Barrett threw a photo onto the table. Not a digital photo, but a fast-filmed glossy displaying Hezikiah Jackson, naked from the waist down and hanging from her back porch.
“Easy enough to get Gary on the water, wasn’t it, Linton? Get him drunk and put a bullet through his head. Fit the gun into your son’s hand, discharge another round so there’d be grains of powder consistent with suicide. But Gary wasn’t the only one knew what you did to that girl. Hezikiah Jackson knew, too.
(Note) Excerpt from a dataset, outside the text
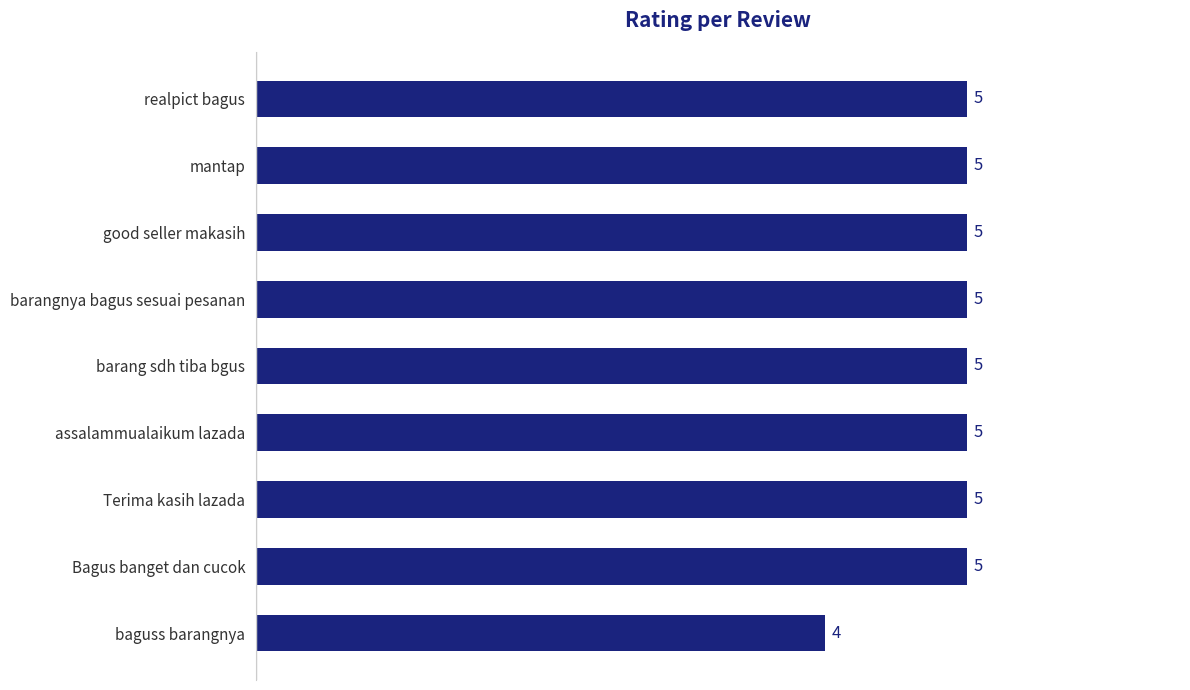

What value does the data have at Bagus banget dan cucok?

5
“Hezikiah was treating El Toro for his disease, we know that. We found strands of Juanita’s hair in her kitchen. And I saw Hezikiah’s potion pot planted in one of your scenarios. Did she participate, Linton? Or on the day you turned Rolly’s dog on your little whore, while you were busy with your pictures, did you look up to see her standing at the window?”
For the first time Linton squirmed in his chair.
“I didn’t kill her.”
“No? You mean you killed a whore, killed your son, but an old beat-up nigger woman, she just wasn’t enough sport? Give me a break, Linton, we know you were out there!”
“I believe this little talk’s about over.” Thurman Shaw muzzled his client. “You got a lot of smoke, Barrett. But it’s all circumstantial.”
“A jury will see those pictures, Thurman,” Barrett promised. “If you want to take a chance on what they will conclude from that—! Then have at it.”
“He cain’t prove a thing. Can he?”
Barrett leaned into Linton’s handsomely lined face.